INFORMATION PROVIDED ▸
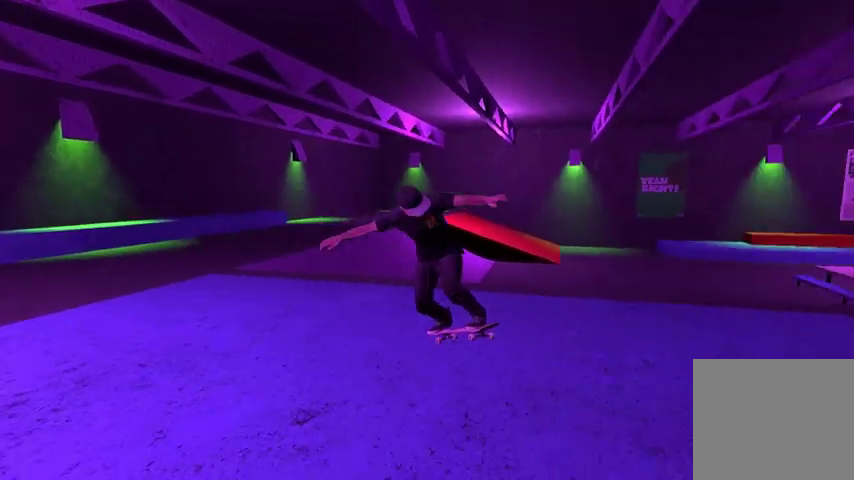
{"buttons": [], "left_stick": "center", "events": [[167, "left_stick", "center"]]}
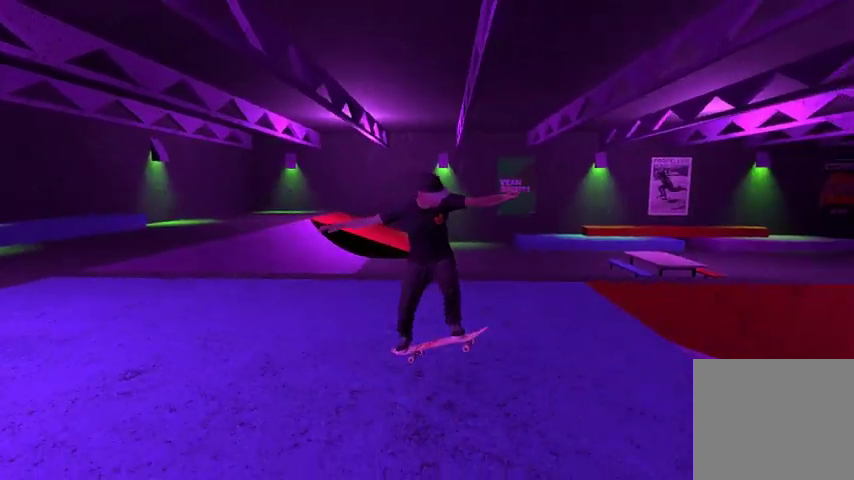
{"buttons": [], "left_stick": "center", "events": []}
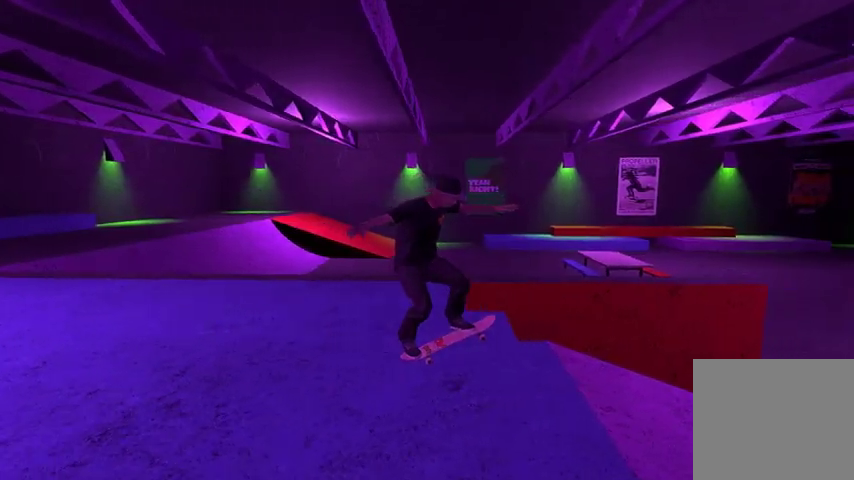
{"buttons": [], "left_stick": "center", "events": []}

WHAT THE TASK REQUIRES ▸ Type the listing above out again exactly, and omit all pictures.

PROBLEM SOLUTION ▸
{"buttons": [], "left_stick": "center", "events": [[167, "left_stick", "center"]]}
{"buttons": [], "left_stick": "center", "events": []}
{"buttons": [], "left_stick": "center", "events": []}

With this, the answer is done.